Write out every line of the listing below as a numbered list, skipping blank lines. Leave the pictures out.

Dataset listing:
▼▼▼

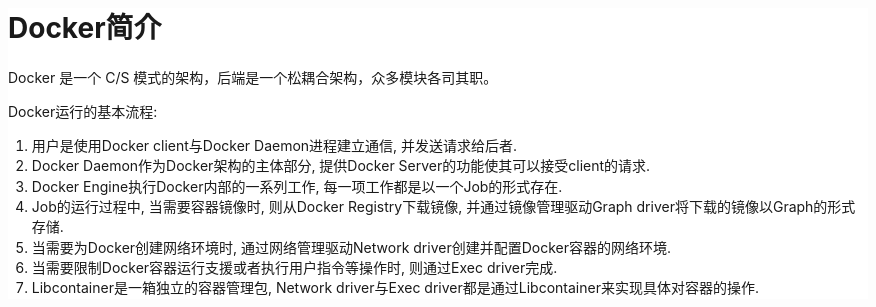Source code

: # Docker简介



Docker 是一个 C/S 模式的架构，后端是一个松耦合架构，众多模块各司其职。 

Docker运行的基本流程:

1. 用户是使用Docker client与Docker Daemon进程建立通信, 并发送请求给后者.
2. Docker Daemon作为Docker架构的主体部分, 提供Docker Server的功能使其可以接受client的请求.
3. Docker Engine执行Docker内部的一系列工作, 每一项工作都是以一个Job的形式存在.
4. Job的运行过程中, 当需要容器镜像时, 则从Docker Registry下载镜像, 并通过镜像管理驱动Graph driver将下载的镜像以Graph的形式存储.
5. 当需要为Docker创建网络环境时, 通过网络管理驱动Network driver创建并配置Docker容器的网络环境.
6. 当需要限制Docker容器运行支援或者执行用户指令等操作时, 则通过Exec driver完成.
7. Libcontainer是一箱独立的容器管理包, Network driver与Exec driver都是通过Libcontainer来实现具体对容器的操作.
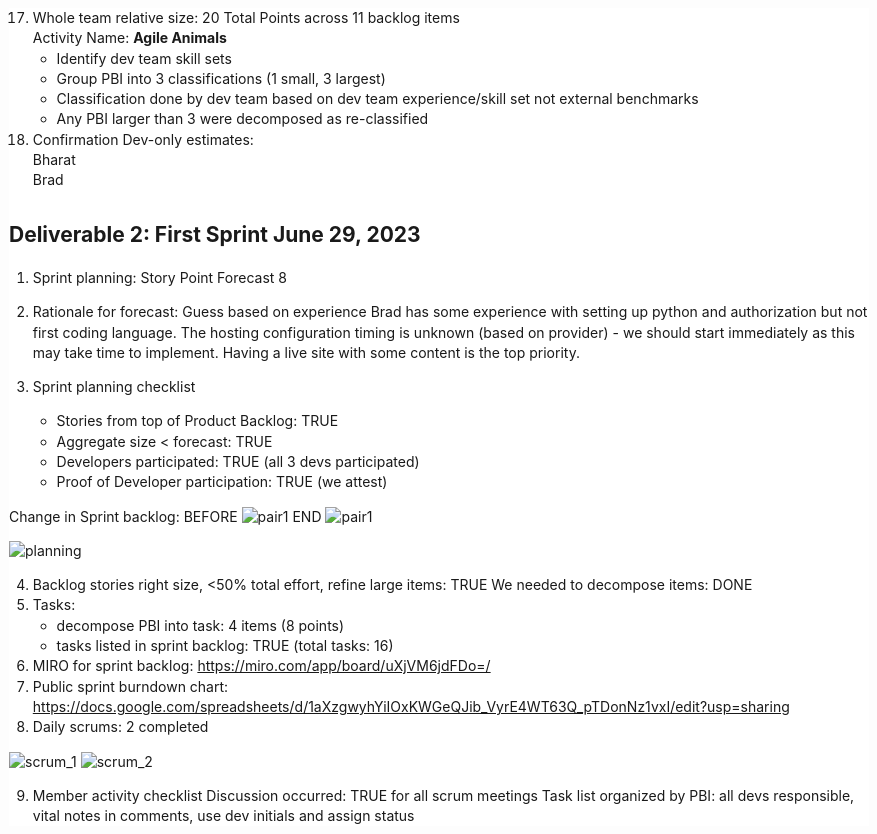 17. Whole team relative size: 20 Total Points across 11 backlog items<br>
Activity Name: **Agile Animals**  
    - Identify dev team skill sets
    - Group PBI into 3 classifications (1 small, 3 largest)
    - Classification done by dev team based on dev team experience/skill set not external benchmarks
    - Any PBI larger than 3 were decomposed as re-classified
18. Confirmation Dev-only estimates:<br>
Bharat <agree><br>
Brad <agree>


## Deliverable 2: First Sprint June 29, 2023
1. Sprint planning: Story Point Forecast 8 
2. Rationale for forecast: Guess based on experience
Brad has some experience with setting up python and authorization but not first coding language.
The hosting configuration timing is unknown (based on provider) - we should start immediately as this may take time to implement.
Having a live site with some content is the top priority.

3. Sprint planning checklist
   - Stories from top of Product Backlog: TRUE
   - Aggregate size < forecast: TRUE
   - Developers participated: TRUE (all 3 devs participated)
   - Proof of Developer participation: TRUE (we attest)

Change in Sprint backlog:
BEFORE
![pair1](readme_pics/sprint_before.jpg)
END
![pair1](readme_pics/sprint_after.jpg)

![planning](readme_pics/planning.jpg)

4. Backlog stories right size, <50% total effort, refine large items: TRUE
We needed to decompose items: DONE  
5. Tasks:
   - decompose PBI into task: 4 items (8 points)
   - tasks listed in sprint backlog: TRUE (total tasks: 16)
6. MIRO for sprint backlog: https://miro.com/app/board/uXjVM6jdFDo=/
7. Public sprint burndown chart: https://docs.google.com/spreadsheets/d/1aXzgwyhYiIOxKWGeQJib_VyrE4WT63Q_pTDonNz1vxI/edit?usp=sharing
8. Daily scrums: 2 completed

![scrum_1](readme_pics/scrum_1.jpg)
![scrum_2](readme_pics/scrum_2.jpg)

   9. Member activity checklist
   Discussion occurred: TRUE for all scrum meetings
   Task list organized by PBI: all devs responsible, vital notes in comments, use dev initials and assign status
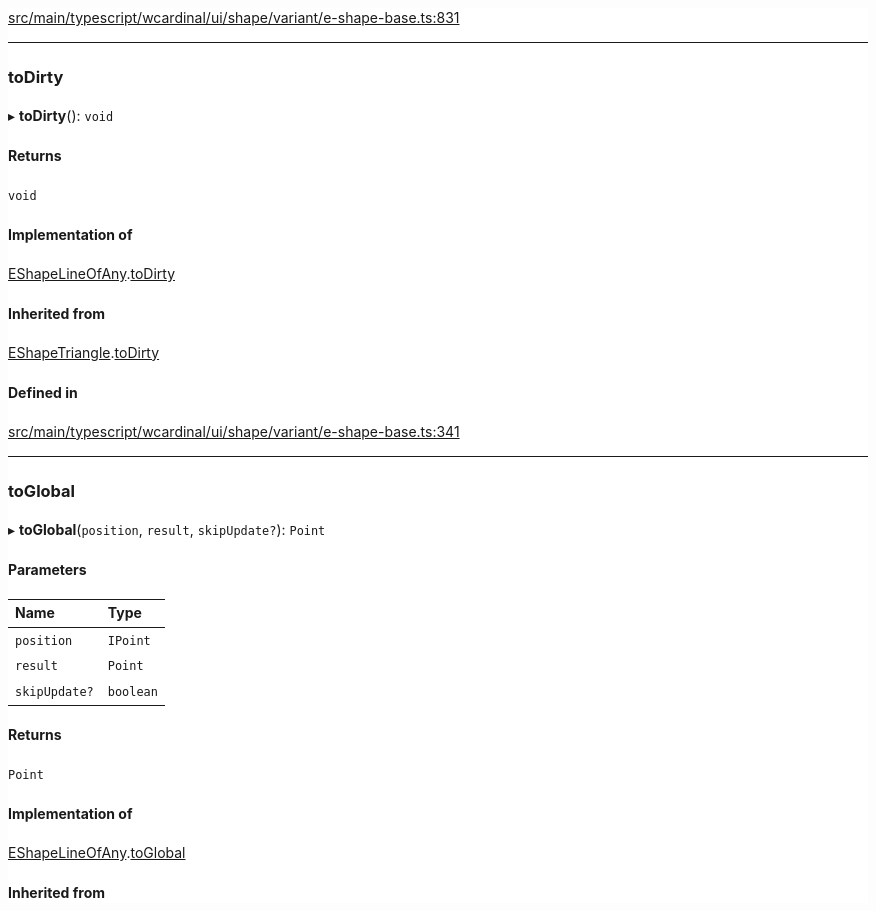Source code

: [src/main/typescript/wcardinal/ui/shape/variant/e-shape-base.ts:831](https://github.com/winter-cardinal/winter-cardinal-ui/blob/v0.457.0/src/main/typescript/wcardinal/ui/shape/variant/e-shape-base.ts#L831)

___

### toDirty

▸ **toDirty**(): `void`

#### Returns

`void`

#### Implementation of

[EShapeLineOfAny](../interfaces/EShapeLineOfAny.md).[toDirty](../interfaces/EShapeLineOfAny.md#todirty)

#### Inherited from

[EShapeTriangle](EShapeTriangle.md).[toDirty](EShapeTriangle.md#todirty)

#### Defined in

[src/main/typescript/wcardinal/ui/shape/variant/e-shape-base.ts:341](https://github.com/winter-cardinal/winter-cardinal-ui/blob/v0.457.0/src/main/typescript/wcardinal/ui/shape/variant/e-shape-base.ts#L341)

___

### toGlobal

▸ **toGlobal**(`position`, `result`, `skipUpdate?`): `Point`

#### Parameters

| Name | Type |
| :------ | :------ |
| `position` | `IPoint` |
| `result` | `Point` |
| `skipUpdate?` | `boolean` |

#### Returns

`Point`

#### Implementation of

[EShapeLineOfAny](../interfaces/EShapeLineOfAny.md).[toGlobal](../interfaces/EShapeLineOfAny.md#toglobal)

#### Inherited from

▲▲▲

§ Output of the task:
1. Source code
2. : # Docker简介
3. Docker 是一个 C/S 模式的架构，后端是一个松耦合架构，众多模块各司其职。 
4. Docker运行的基本流程:
5. 1. 用户是使用Docker client与Docker Daemon进程建立通信, 并发送请求给后者.
6. 2. Docker Daemon作为Docker架构的主体部分, 提供Docker Server的功能使其可以接受client的请求.
7. 3. Docker Engine执行Docker内部的一系列工作, 每一项工作都是以一个Job的形式存在.
8. 4. Job的运行过程中, 当需要容器镜像时, 则从Docker Registry下载镜像, 并通过镜像管理驱动Graph driver将下载的镜像以Graph的形式存储.
9. 5. 当需要为Docker创建网络环境时, 通过网络管理驱动Network driver创建并配置Docker容器的网络环境.
10. 6. 当需要限制Docker容器运行支援或者执行用户指令等操作时, 则通过Exec driver完成.
11. 7. Libcontainer是一箱独立的容器管理包, Network driver与Exec driver都是通过Libcontainer来实现具体对容器的操作.
12.  17. Whole team relative size: 20 Total Points across 11 backlog items<br>
13. Activity Name: **Agile Animals**  
14.     - Identify dev team skill sets
15.     - Group PBI into 3 classifications (1 small, 3 largest)
16.     - Classification done by dev team based on dev team experience/skill set not external benchmarks
17.     - Any PBI larger than 3 were decomposed as re-classified
18. 18. Confirmation Dev-only estimates:<br>
19. Bharat <agree><br>
20. Brad <agree>
21. ## Deliverable 2: First Sprint June 29, 2023
22. 1. Sprint planning: Story Point Forecast 8 
23. 2. Rationale for forecast: Guess based on experience
24. Brad has some experience with setting up python and authorization but not first coding language.
25. The hosting configuration timing is unknown (based on provider) - we should start immediately as this may take time to implement.
26. Having a live site with some content is the top priority.
27. 3. Sprint planning checklist
28.    - Stories from top of Product Backlog: TRUE
29.    - Aggregate size < forecast: TRUE
30.    - Developers participated: TRUE (all 3 devs participated)
31.    - Proof of Developer participation: TRUE (we attest)
32. Change in Sprint backlog:
33. BEFORE
34. ![pair1](readme_pics/sprint_before.jpg)
35. END
36. ![pair1](readme_pics/sprint_after.jpg)
37. ![planning](readme_pics/planning.jpg)
38. 4. Backlog stories right size, <50% total effort, refine large items: TRUE
39. We needed to decompose items: DONE  
40. 5. Tasks:
41.    - decompose PBI into task: 4 items (8 points)
42.    - tasks listed in sprint backlog: TRUE (total tasks: 16)
43. 6. MIRO for sprint backlog: https://miro.com/app/board/uXjVM6jdFDo=/
44. 7. Public sprint burndown chart: https://docs.google.com/spreadsheets/d/1aXzgwyhYiIOxKWGeQJib_VyrE4WT63Q_pTDonNz1vxI/edit?usp=sharing
45. 8. Daily scrums: 2 completed
46. ![scrum_1](readme_pics/scrum_1.jpg)
47. ![scrum_2](readme_pics/scrum_2.jpg)
48.    9. Member activity checklist
49.    Discussion occurred: TRUE for all scrum meetings
50.    Task list organized by PBI: all devs responsible, vital notes in comments, use dev initials and assign status
51. Source code
52. : [src/main/typescript/wcardinal/ui/shape/variant/e-shape-base.ts:831](https://github.com/winter-cardinal/winter-cardinal-ui/blob/v0.457.0/src/main/typescript/wcardinal/ui/shape/variant/e-shape-base.ts#L831)
53. ___
54. ### toDirty
55. ▸ **toDirty**(): `void`
56. #### Returns
57. `void`
58. #### Implementation of
59. [EShapeLineOfAny](../interfaces/EShapeLineOfAny.md).[toDirty](../interfaces/EShapeLineOfAny.md#todirty)
60. #### Inherited from
61. [EShapeTriangle](EShapeTriangle.md).[toDirty](EShapeTriangle.md#todirty)
62. #### Defined in
63. [src/main/typescript/wcardinal/ui/shape/variant/e-shape-base.ts:341](https://github.com/winter-cardinal/winter-cardinal-ui/blob/v0.457.0/src/main/typescript/wcardinal/ui/shape/variant/e-shape-base.ts#L341)
64. ___
65. ### toGlobal
66. ▸ **toGlobal**(`position`, `result`, `skipUpdate?`): `Point`
67. #### Parameters
68. | Name | Type |
69. | :------ | :------ |
70. | `position` | `IPoint` |
71. | `result` | `Point` |
72. | `skipUpdate?` | `boolean` |
73. #### Returns
74. `Point`
75. #### Implementation of
76. [EShapeLineOfAny](../interfaces/EShapeLineOfAny.md).[toGlobal](../interfaces/EShapeLineOfAny.md#toglobal)
77. #### Inherited from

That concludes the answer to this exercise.